Beyond his basic tenet that a person has an analytic mind and a reactive mind, the latter being the root of one's irrational behavior, the 58-year-old leader has developed a jargon peculiar to Scientology with terms such as "engram," "ARC break" and "Operating Thetan."
The advanced, or Operating Thetan, courses are divided into eight steps with prices listed for each level.
OT3, for instance, is described in a handbook as "the band or wall of fire that L. Ron Hubbard single-handedly confronted and found a completely safe way through for you."
On OT3, Hubbard is quoted: "It is very true that a great catastrophe occurred on this planet and in the other 75 planets which form this confederacy 75 million years ago. It has since that time been a desert."
Explains the handbook: "OT3 is the full revelation of what happened and its resolution.

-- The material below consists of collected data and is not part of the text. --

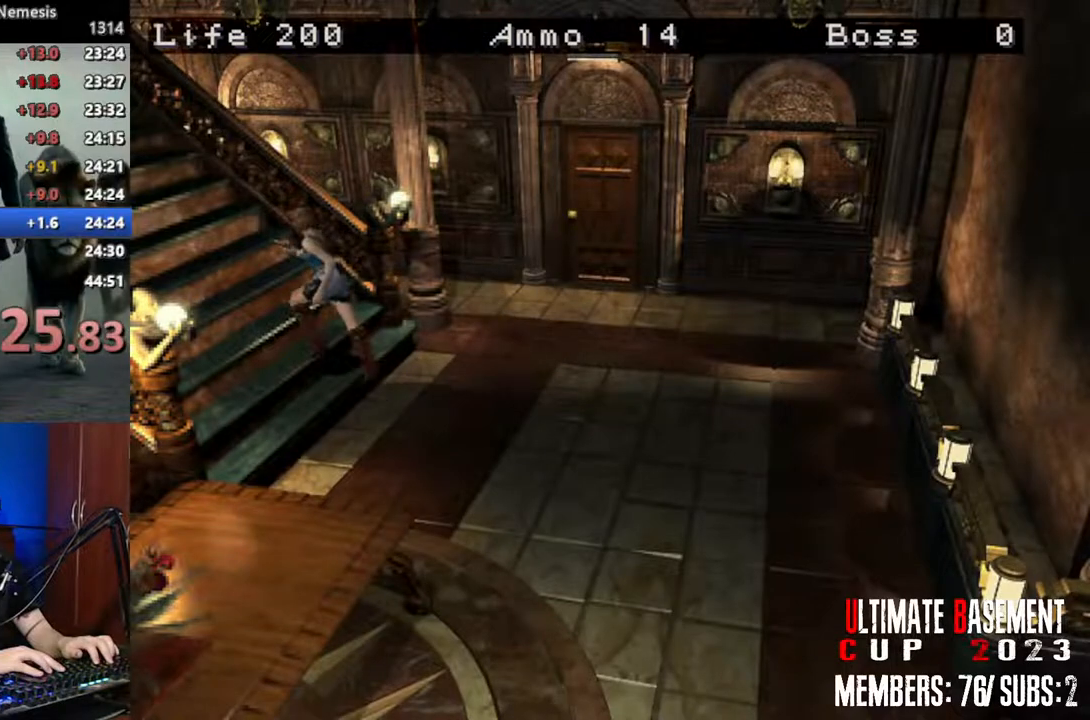
{"keys": ["shift", "w"], "events": []}
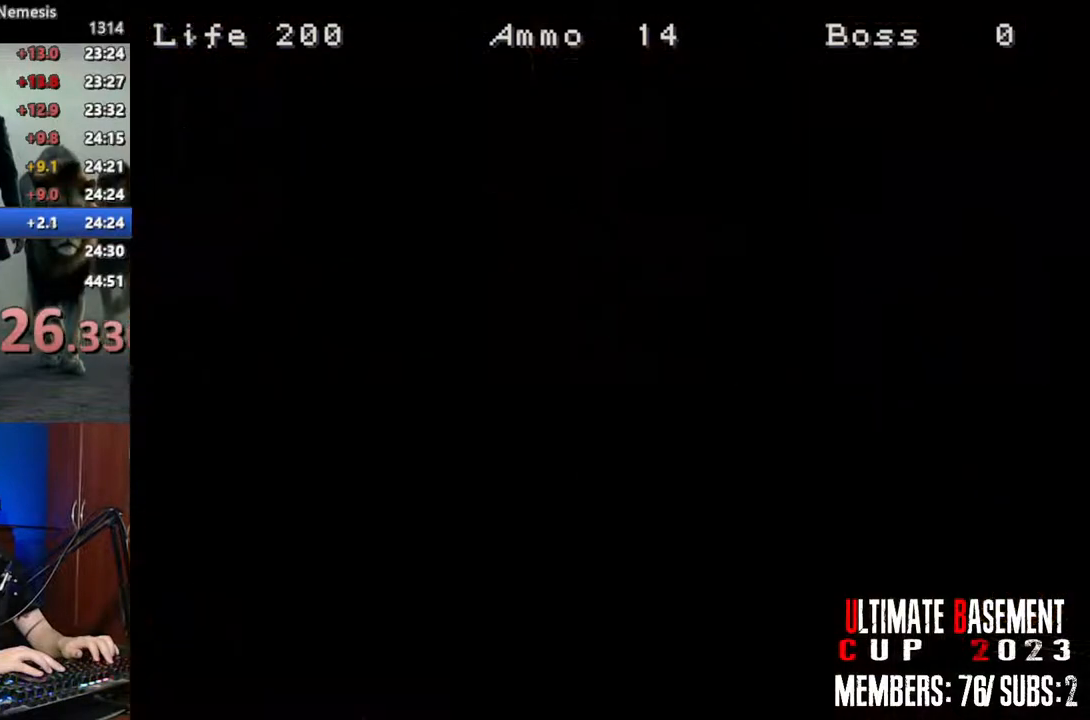
{"keys": ["a", "shift"], "events": [[33, "w", "up"], [133, "space", "down"], [216, "space", "up"], [366, "a", "down"]]}
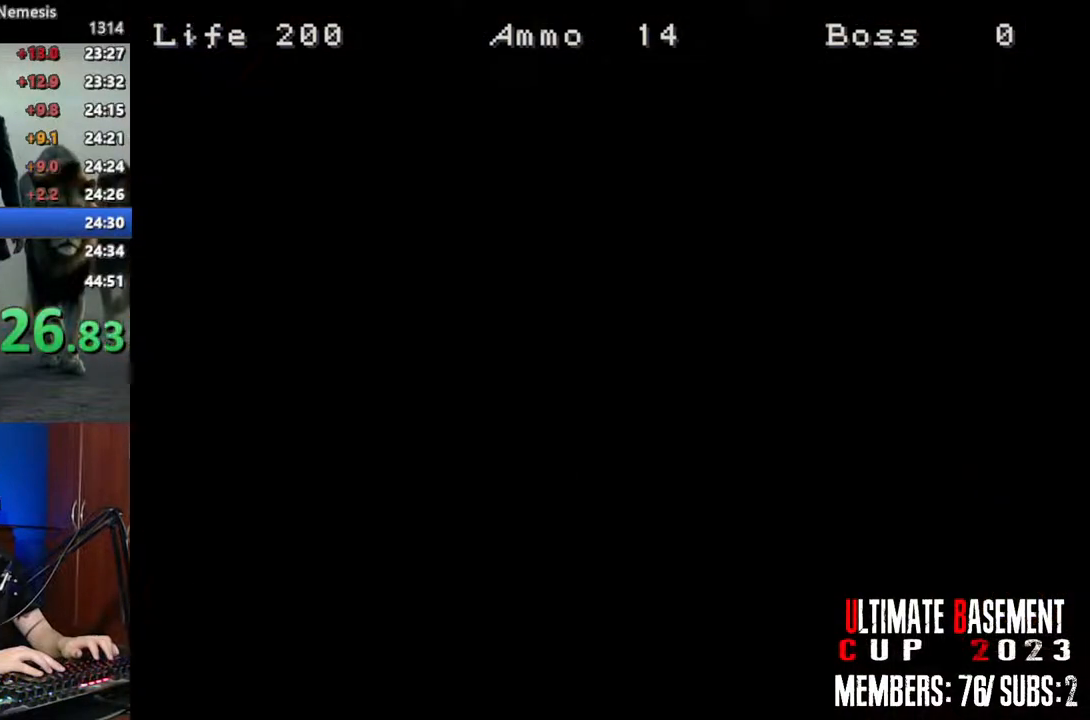
{"keys": ["a", "shift", "w"], "events": [[283, "w", "down"]]}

At the level of OT3 the barriers that obscure the ultimate truth of the universe are blown."
While pushing aside barriers to "the ultimate truth of the universe" might seem about as far as one could go, there's more.
OT4 provides the "final polish" and OT5 enables one to look "at the fabric of the mest (matter, energy, space and time) universe and understand its simplicity." At OT6, there's a return to "basic drills."
More than 200 persons, including actor Stephen Boyd, have reached OT6 — the highest level obtainable so far. Ron, as members affectionately refer to him is still doing research on the last two levels.
"Ron is his own guinea pig," said McMasters. "As soon as he is quite sure about it, he'll put it out for the rest of us," he added confidently.
"He's a tremendous man. He's not interested in being the glorious Ron Hubbard. He's interested in freeing people," said McMasters.
A Los Angeles public relations man who spent $1,300 in eight months of processing before dropping out said:
"You keep paying money to get deeper and deeper to the place where you hope to get something more out of it than you have, and you keep going." Any grievances about the system, he claimed, "are merely acknowledged and put down as a problem in your case."
The best description of the frustration that some initiates have, according to the public relations man, was from another ex-Scientologist:
"It's as if Ron Hubbard was digging a tunnel deeper and deeper into a mountain and everybody following the light was going farther and farther from the outside."